Le changement de régime est en cours avec, comme on s’y attendait, quelques excès, heureusement sans gravité. Aux USA il est d’usage de changer une grande partie de l’administration lors des changements de président. En Hongrie, c’est choquant. Le FIDESZ (1) crie à la dictature. Selon les sondages et le nombre restreint de participants (un à deux mille personnes) à la manifestation (2) organisée pour condamner les modifications proposées par TISZA (3), la grande majorité (67%) du peuple (4) soutient les changements proposés.

Outre la réorganisation (hélas nécessaire) de la santé publique, des transports, de la protection de l’environnement, des appels d’offres de l’État, des médias publics, de la culture, etc., TISZA veut supprimer les privilèges exorbitants qui ont été accordés et nettoyer les organismes étatiques et para-étatiques des hommes du FIDESZ placés aux postes clés. Cela nécessite la modification des lois et édits qui ont «bétonné» le système Orbán. Même certains points de la constitution doivent l’être.

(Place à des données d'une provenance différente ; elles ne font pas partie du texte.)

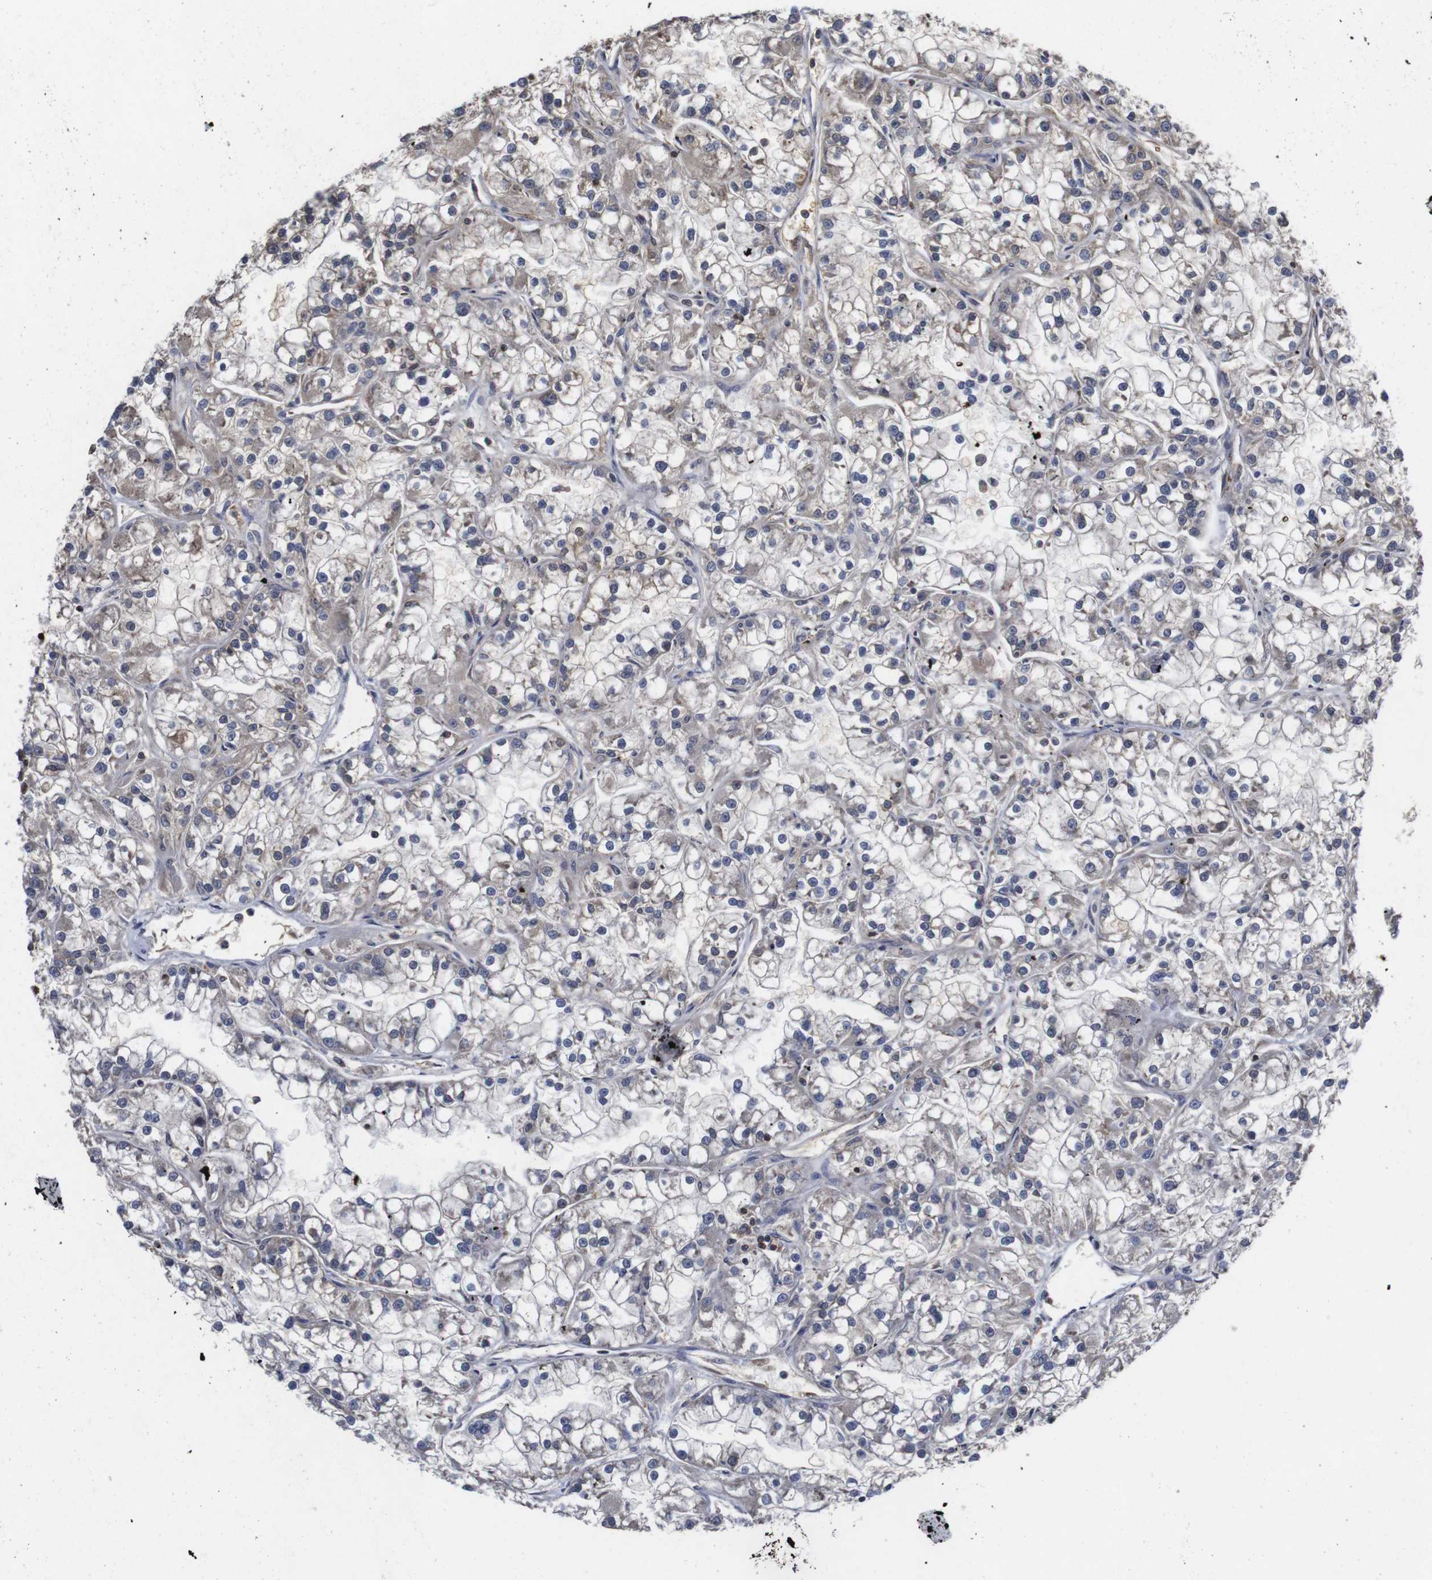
{"staining": {"intensity": "weak", "quantity": "25%-75%", "location": "cytoplasmic/membranous"}, "tissue": "renal cancer", "cell_type": "Tumor cells", "image_type": "cancer", "snomed": [{"axis": "morphology", "description": "Adenocarcinoma, NOS"}, {"axis": "topography", "description": "Kidney"}], "caption": "Renal adenocarcinoma stained for a protein (brown) demonstrates weak cytoplasmic/membranous positive positivity in approximately 25%-75% of tumor cells.", "gene": "SUMO3", "patient": {"sex": "female", "age": 52}}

Les principales dispositions du projet

Et là, il y a du nouveau !

La loi fondamentale, rédigée et votée au parlement par le FIDESZ qui à l’époque avait une majorité de 2/3, fut annoncée par Orbán inamovible et gravée dans le marbre. Malgré cela, entre 2011 et 2026, il y a eu seize (16!) amendements. Voici donc TISZA qui présente le dix-septième, soit, selon le site du gouvernement :

1 / Limite de mandat pour les députés

Un député ne pourrait exercer ses fonctions que pendant 12 ans au maximum. Cela renforce le renouveau démocratique et limite la sclérose du pouvoir.

2 / Le règlement du mandat du président de la République

Le mandat du président de la République en exercice prendrait fin, et l’Assemblée nationale élirait un nouveau chef de l’État dans un délai de 30 jours. L’objectif est de rétablir la confiance dans l’institution du chef de l’État et le fonctionnement constitutionnel.

3 / Une Cour constitutionnelle plus indépendante

Cet amendement réintroduirait la limite d’âge maximale de 70 ans pour les juges constitutionnels (5). Cela contribuerait à faire de la Cour constitutionnelle un organe plus équilibré et plus indépendant. Les membres de la Cour constitutionnelle pourraient désormais élire leur président parmi eux (6).

4 / Une plus grande autonomie de la magistrature

Les juges joueraient un rôle plus important dans la sélection et la responsabilisation du président de l’Office national de la magistrature et du président de la Cour suprême. Cela renforce l’indépendance du pouvoir judiciaire.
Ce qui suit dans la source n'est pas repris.